One reason the Prohibition cause caught fire in America in the early 1900s was the public’s resentment over the spread and corrupting influence of the saloon. Indeed, the most powerful pro-Prohibition organization, founded in 1893, was the Anti-Saloon League. Tens of thousands of saloons, most of them in the country’s expanding urban areas, sold beer and liquor to almost anyone, including teenagers, and became influential in the community as meeting places for political and fraternal groups. The surplus of saloons made public drunkenness a common sight on city streets.

Saloons operated based on local political corruption. Owners leased bars to managers who might have to bribe city officials to get a license and police to avoid licensing problems. Major breweries – providing beer, the dominate drink in saloons — often owned many saloons, forcing managers to buy only their products. The liquor companies used their saloons as political meeting spots to deliver votes to candidates for political offices. To the communities around them, the ubiquitous saloons and the booze businesses supplying them represented the social and political scourges of alcohol. The “dry” movement sold the “prohibition” of manufacturing, transporting and selling alcohol as a way to eliminate the saloon, and the public pressured Congress and the states for it. Prohibition closed the saloons. Hundreds of breweries simply went out of business. Underground speakeasies – unlike saloons, friendly to female patrons — replaced them, but Prohibition put an end to the culture of the saloon that had dominated American city life.

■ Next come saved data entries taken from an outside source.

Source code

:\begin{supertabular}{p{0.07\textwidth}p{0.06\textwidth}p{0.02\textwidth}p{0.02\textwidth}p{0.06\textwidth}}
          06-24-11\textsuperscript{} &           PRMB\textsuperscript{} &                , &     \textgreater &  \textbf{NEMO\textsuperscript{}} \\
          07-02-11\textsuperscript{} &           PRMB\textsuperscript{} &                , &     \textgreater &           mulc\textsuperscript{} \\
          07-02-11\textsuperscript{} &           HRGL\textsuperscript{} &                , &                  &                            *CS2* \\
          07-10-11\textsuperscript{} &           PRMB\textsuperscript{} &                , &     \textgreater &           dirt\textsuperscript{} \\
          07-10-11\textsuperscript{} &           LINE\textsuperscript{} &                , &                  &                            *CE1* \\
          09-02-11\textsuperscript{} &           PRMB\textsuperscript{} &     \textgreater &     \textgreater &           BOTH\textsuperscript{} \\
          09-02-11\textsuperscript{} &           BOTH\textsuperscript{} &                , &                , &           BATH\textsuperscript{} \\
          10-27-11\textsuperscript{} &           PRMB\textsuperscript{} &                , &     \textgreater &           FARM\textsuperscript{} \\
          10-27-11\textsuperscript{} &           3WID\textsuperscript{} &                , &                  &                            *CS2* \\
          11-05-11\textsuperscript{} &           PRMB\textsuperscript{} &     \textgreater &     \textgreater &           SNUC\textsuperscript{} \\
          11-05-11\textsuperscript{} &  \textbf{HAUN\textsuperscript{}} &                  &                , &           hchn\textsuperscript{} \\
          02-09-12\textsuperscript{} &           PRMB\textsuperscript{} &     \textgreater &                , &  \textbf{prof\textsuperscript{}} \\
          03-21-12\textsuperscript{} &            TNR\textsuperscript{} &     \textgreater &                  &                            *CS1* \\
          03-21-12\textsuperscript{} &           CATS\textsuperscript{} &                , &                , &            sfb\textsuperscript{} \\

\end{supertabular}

In an age of segregation, Prohibition brought white and black patrons together in “black and tan” clubs.

In many parts of the United States in the 1920s, segregation of black and white was the rule, if not the law. But the peculiar circumstances of the Prohibition era challenged that. So-called “black and tans” referred to speakeasies and nightclubs where whites and blacks socialized and danced together as patrons. Ironically, Prohibition began right as jazz music was emerging as the pop music of America, mostly among the younger white set. In New York, the center of American jazz in the mid-’20s, many young whites went to the predominately black Harlem district to mingle and hear jazz performed by mostly African-American band members in small clubs. The same thing happened in the many jazz clubs on Chicago’s South Side. Dance crazes of the 1920s, such as the Charleston, Foxtrot, and Lindy Hop, were popularized by mostly the white crowd bopping to jazz music.

Among the more well-known “black and tan” clubs during Prohibition were Connie’s Inn (owned by bootlegger Conrad Immerman) and Small’s Paradise in New York, the Sunset Café (where jazz greats Louis Armstrong and Cab Calloway played) in Chicago, and the Alhambra – renamed the Black and Tan in 1933 – on Jackson Street in Seattle. Other speakeasies for the wealthy, such as the Cotton Club, owned by bootlegger Owney Madden, in Harlem, had whites as patrons with African-Americans as jazz performers and service staff. 

The term “black and tan” for an integrated bar or place did not originate in the 1920s but was in use decades earlier. American journalist and photographer Jacob Riis coined the phrase repeatedly in his 1890 book, How the Other Half Lives. Riis’s book chronicled the lives of impoverished people of various ethnic groups living in New York’s cramped and dirty tenements in the 1880s. “The borderland where the white and black races meet in common debauch, the aptly named black-and-tan saloon, has never been debatable ground from a moral standpoint. It has always been the worst of the desperately bad,” Riis wrote.